General characteristics
- Class & type: Jang Bogo-class submarine
- Displacement: 1,180 t surfaced; 1,285 t submerged;
- Length: 55.9 m (183 ft 5 in)
- Beam: 6.4 m (21 ft 0 in)
- Draft: 5.9 m (19 ft 4 in)
- Propulsion: 4 MTU Type 12V493 AZ80 GA31L diesel engines; 1 Siemens electric motor; 1 shaft; 4,600 hp (3,400 kW);
- Speed: 11 knots (20 km/h) surfaced; 21 knots (39 km/h) submerged^{[citation needed]};
- Range: 11,300 nmi (20,900 km) surfaced at 4 knots (7.4 km/h)
- Endurance: 50 days
- Complement: 5 officers, 26 enlisted
- Armament: 8 × 21 in (533 mm) torpedo tubes; 14 SST-4 torpedoes;

= ROKS Park Wi =

Submarine of the Republic of Korea Navy

ROKS Park Wi (SS-065) is the fourth ship of the Jang Bogo-class submarine of the Republic of Korea Navy, and was the third submarine to serve with the navy. She is one of Jang Bogo-class submarines to be built in South Korea.

==Development==
At the end of the 1980s the South Korean navy started to improve its overall capability and began to operate more advanced vessels. South Korea purchased its first submarines, German U-209 class in its Type 1200 subvariant, ordered as the Jang Bogo class. These boats are generally similar to Turkey's six Atilay-class submarines, with German sensors and weapons.

The first order placed late in 1987 covered three boats, one to be completed in Germany and the other two in South Korea from German-supplied kits. There followed by two additional three-boat orders placed in October 1989 and January 1994 for boats of South Korean construction. The boats were commissioned from 1993 to 2001.

The older boats were upgraded, it is believed that the modernization included a hull stretch to the Type 1400 length, provision for tube-launched Harpoon missiles and the addition of a towed-array sonar.

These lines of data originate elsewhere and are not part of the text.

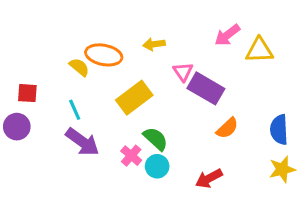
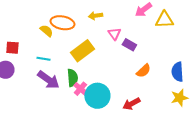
purple rectangle: (206, 88) -> (129, 45), size x0.6
cyan line: (75, 110) -> (43, 59), turned -56
green semicircle: (156, 139) -> (72, 78), moved, turned 42
cyan circle: (157, 166) -> (97, 96), size x1.6

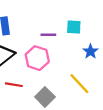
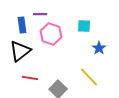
purple line: (48, 35) -> (40, 14), moved
pink hexagon: (37, 58) -> (51, 34), moved

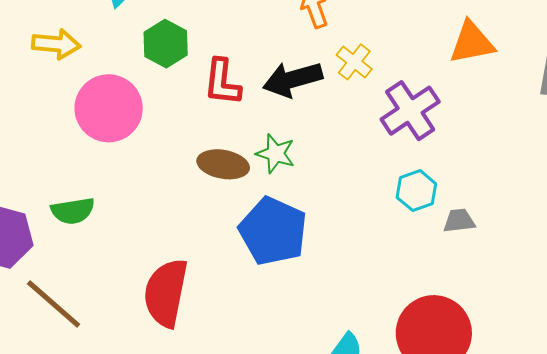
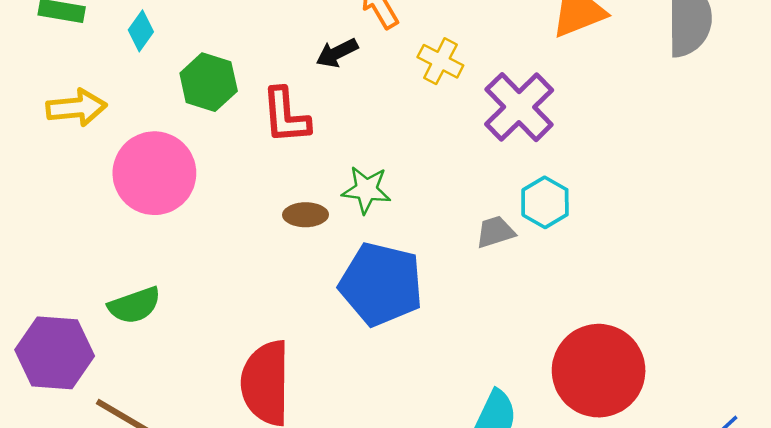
black arrow: (293, 79) -> (337, 53), moved, size x0.6
brown ellipse: (223, 164) -> (306, 215), size x0.7
gray trapezoid: (459, 221) -> (495, 232), moved

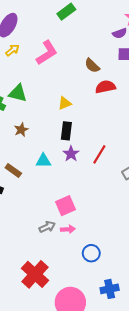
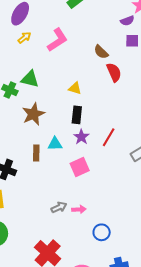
red semicircle: (105, 87) -> (114, 72), turned 78
yellow triangle: (65, 103) -> (75, 88), turned 40
brown star: (21, 130) -> (33, 114), size x1.6
brown rectangle: (13, 171) -> (36, 153), moved, turned 56
pink square: (65, 206) -> (80, 167), moved

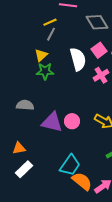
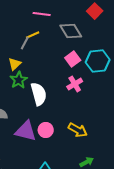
yellow line: (50, 22) -> (33, 35), moved
white semicircle: (78, 59) -> (39, 94), moved
green star: (45, 71) -> (19, 80), turned -30

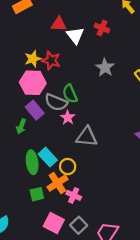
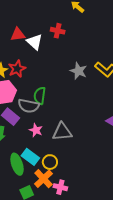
red star: (51, 60) -> (17, 69), turned -30
gray star: (105, 68) -> (79, 71), moved
green semicircle: (70, 94) -> (40, 96), turned 42
pink star: (68, 118) -> (36, 130), moved

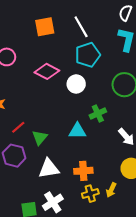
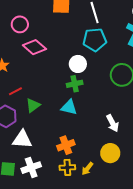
pink diamond: (47, 71) -> (34, 47), moved
green cross: (98, 113) -> (75, 84), moved
white triangle: (49, 169) -> (22, 139), moved
orange cross: (83, 171) -> (66, 145), turned -30

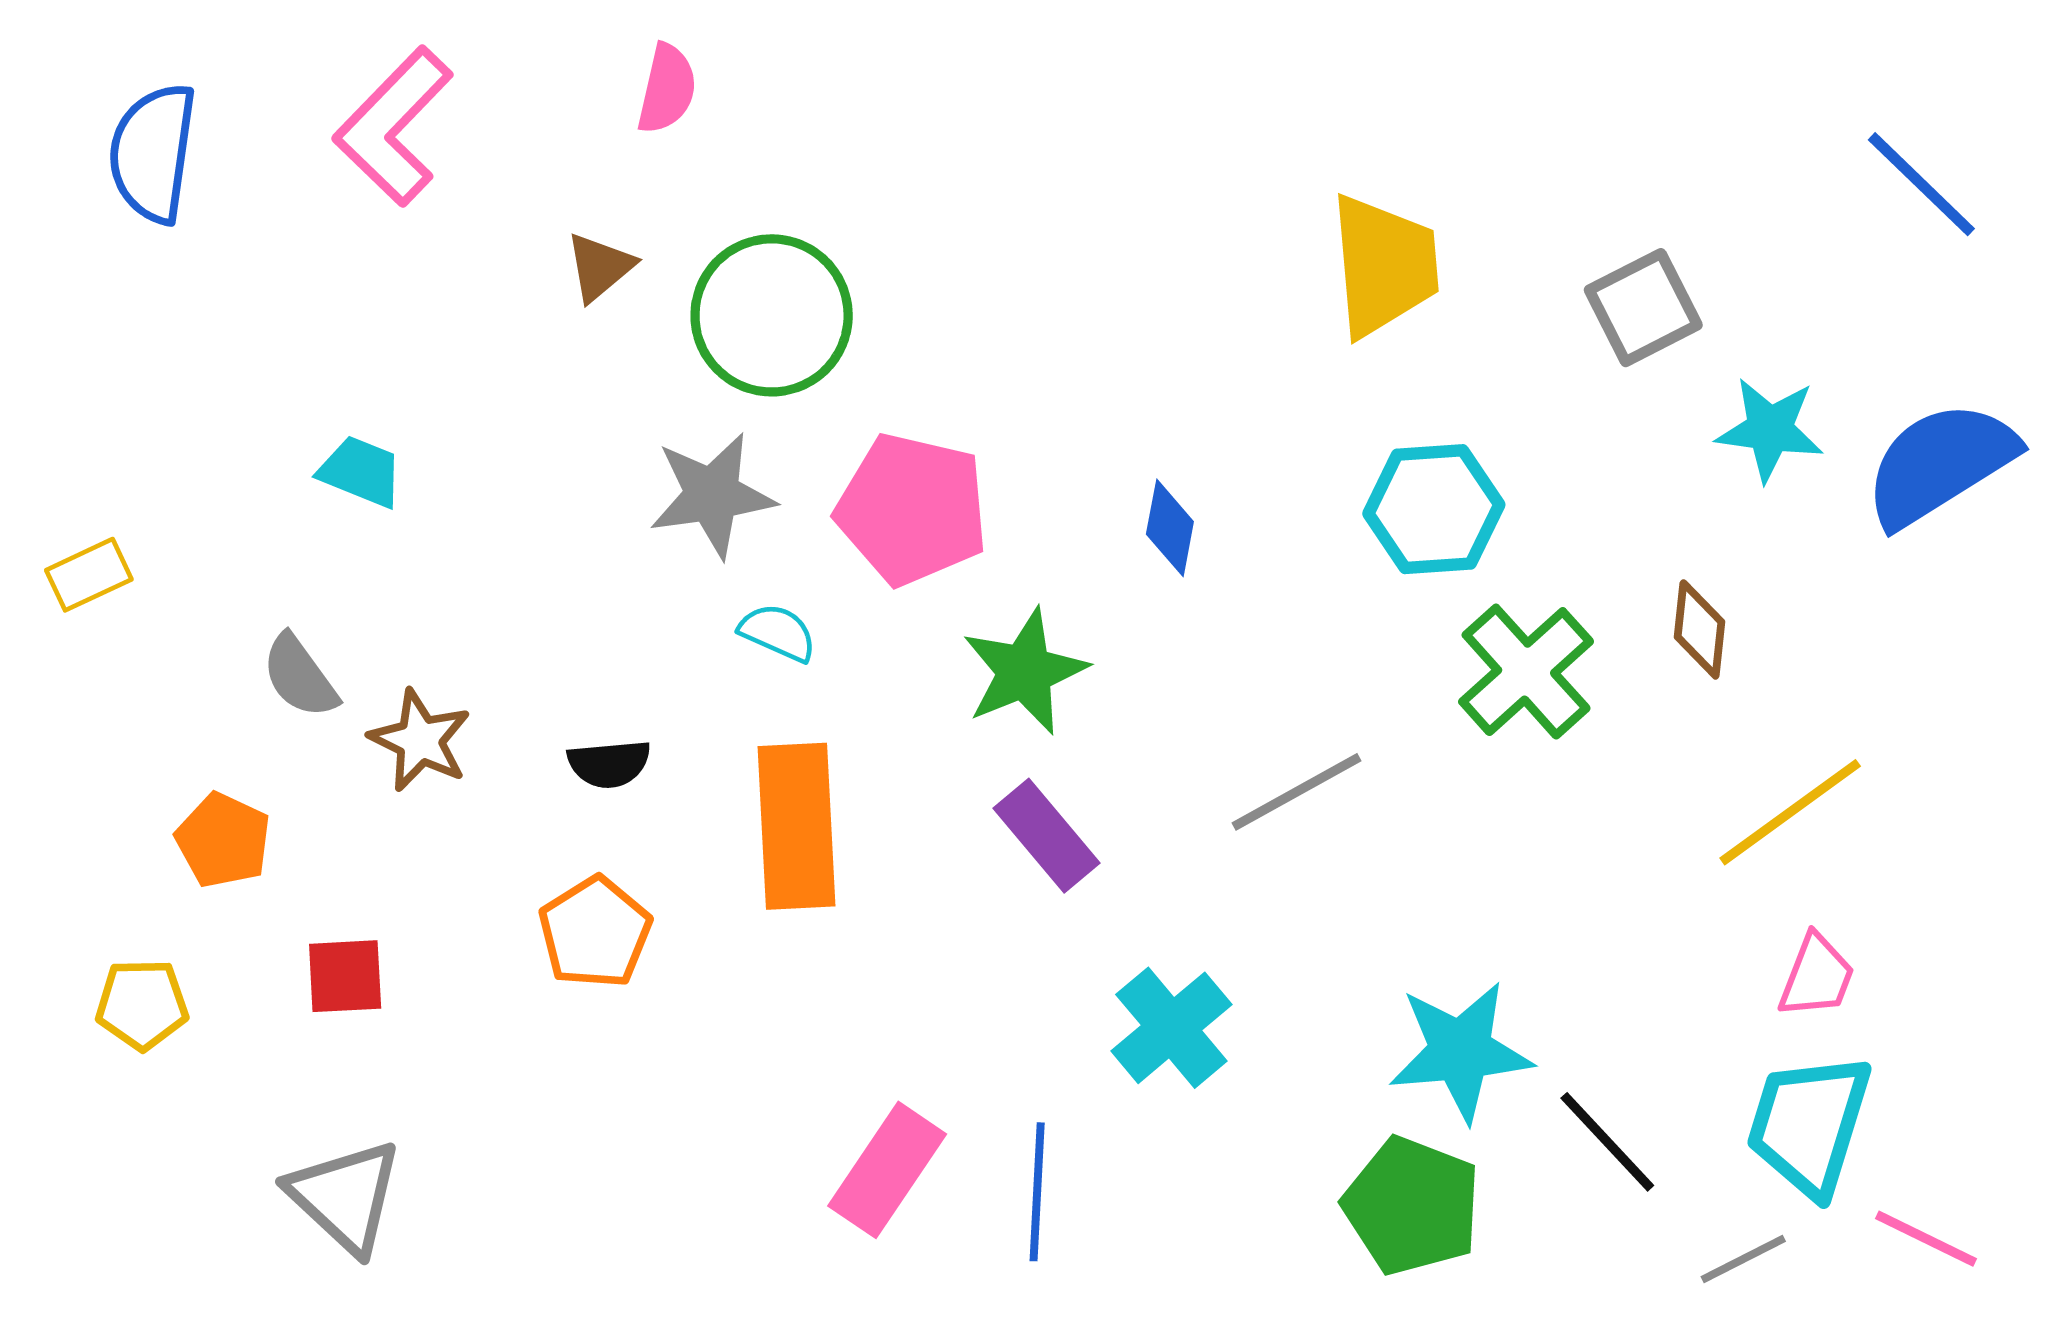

== Construction and career ==
ROKS Park Wi was built and launched on 31 May 1994 by Daewoo Shipbuilding. She was acquired by the navy on 30 August 1995 and be commissioned 31 August 1995.

=== RIMPAC 2018 ===
ROKS Park Wi, ROKS Dae Jo-yeong and ROKS Yulgok Yi I participated in RIMPAC 2018. RIMPAC 2018 took place from June 27 to 2 August 2018.